Batılı güçlerin hem uzun hem de kısa vadeli silahlı müdahaleleri, devrimci süreçlere yönelik doğrudan saldırılardır ve bunların harekete geçirdikleri (IŞİD’den hava saldırılarına ve kara birliklerine kadar) tüm dispositifler namlularını, sefalet ve yoksulluktan özgürleşme hareketlerine yönelttiler. Usama Bin Ladin’in öldürülmesi ve onun özgün Vahabist enternasyonalizm yorumu, neo-Moğol karakterli bir ordu meydana getirdi: IŞİD. IŞİD, çok az sayıda militanı örgütlemesine ve yaygın bir meşruiyetten neredeyse tamamen yoksun olmasına rağmen, kapitalist medeniyetlerde devrimci süreçlerin yükselttiği iç anlaşmazlıkları medeniyetler çatışması çerçevesine geri oturtmak konusunda son derece etkili olduğunu gösterdi. En belirgin şekilde gözler önüne serilen ve açık devrimci süreç boyutlarında sınıf savaşı, muharebeleri mezhepleştiren ya da etnikleştiren emperyalist savaş yoluyla yenilgiye uğrar ve en sonunda, çatışmanın nihai amacı sömürüden özgürleşme olmaktan çıkıp, o veya bu etnik ya da mezhepsel unsurun üstünlüğüne dönüşür. Tüm bunlar, bugün gelinen noktanın nasıl sürdürüldüğünü, yeryüzündeki karıştırılmamış bölgeleri ve sakinlerini yutmaya devam eden (veya daha doğrusu devam etmek isteyen) Batılı güçleri açıkça gizler.
Fakat Batılı güçler için yeni fetihler anlamına gelen, on yıllardır savaş içindeki bölgeler olan makro-Akdeniz bölgesinde ve Doğu’da, eğer anlamı yakalanırsa, otonomi ve direnişin gerçekten önemli deneyimlerini hayata geçirebilecek 2011 başındaki büyük devrimci patlama sayesinde bir olanaklar uzamı açıldı. Bu durum, PKK ve Kürt toplulukların karşı-kurumlar ve öz-savunma yapıları yoluyla Yakın Doğu’da, henüz kuruluş safhasında bir Otonomi deneyimi yaşayarak, devrimci süreçlerin taleplerinin politik ifadesi haline gelmeyi başardıkları Suriye’deki Rojava bölgesi örneğinde görülebilir. Kendini savunan ve hem düzenli hem de düzensiz tüm gerici kuvvetlere karşı direnen, mezhepsel ve etnik kökenli olmayan radikal demokratik bir özerk yönetim modeli, civar bölgelerde faaliyet gösteriyor.

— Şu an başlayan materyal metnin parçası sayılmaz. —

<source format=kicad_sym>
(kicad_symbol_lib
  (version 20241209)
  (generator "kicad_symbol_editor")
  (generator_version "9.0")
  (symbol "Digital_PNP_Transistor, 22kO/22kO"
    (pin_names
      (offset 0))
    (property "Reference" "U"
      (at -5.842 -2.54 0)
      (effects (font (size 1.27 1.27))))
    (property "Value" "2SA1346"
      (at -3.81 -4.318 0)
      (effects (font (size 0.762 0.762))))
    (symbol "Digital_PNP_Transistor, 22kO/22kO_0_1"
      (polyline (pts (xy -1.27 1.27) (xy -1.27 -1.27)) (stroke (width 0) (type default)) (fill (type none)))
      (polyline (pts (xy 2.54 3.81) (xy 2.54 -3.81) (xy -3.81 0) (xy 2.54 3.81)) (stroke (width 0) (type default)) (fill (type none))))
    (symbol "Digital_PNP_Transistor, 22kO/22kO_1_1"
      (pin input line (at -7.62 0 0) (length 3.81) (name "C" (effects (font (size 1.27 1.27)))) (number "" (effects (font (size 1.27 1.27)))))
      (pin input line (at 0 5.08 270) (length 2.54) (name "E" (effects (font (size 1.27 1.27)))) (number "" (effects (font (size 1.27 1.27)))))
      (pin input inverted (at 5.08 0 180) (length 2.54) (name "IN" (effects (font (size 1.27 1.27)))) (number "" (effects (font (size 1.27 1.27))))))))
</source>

Bu bakımdan, Irak Kürt elitlerinin ordu ve militanlarına askeri ekipman sevkiyat ve finansmanı yapılması, doğrudan doğruya Rojava ve PKK’ye karşıdır ve düşmancadır. Çünkü Irak Kürt liderliği çatışmayı etnik ve dahası mezhepsel tutmaya çalışarak savaşın gerçek nedenlerini gölgede bırakıyor: Irak bölgesi ve ötesindeki kaynaklar; on yıllardır kana susamış Batılı yağmacıların hedefi. Irak Kürt oluşumu ve temsilcileri, bölgede Amerikan bayrağının ve İsrail’in mandası altında. Birçok Iraklı Kürt’ün; politik projelerinde, uzun yıllardan beri topraklarını talan eden felaketlere karşı sınıfsal çözümü kabul eden PKK ve YPJ’nin saflarına katılması tesadüf değildir.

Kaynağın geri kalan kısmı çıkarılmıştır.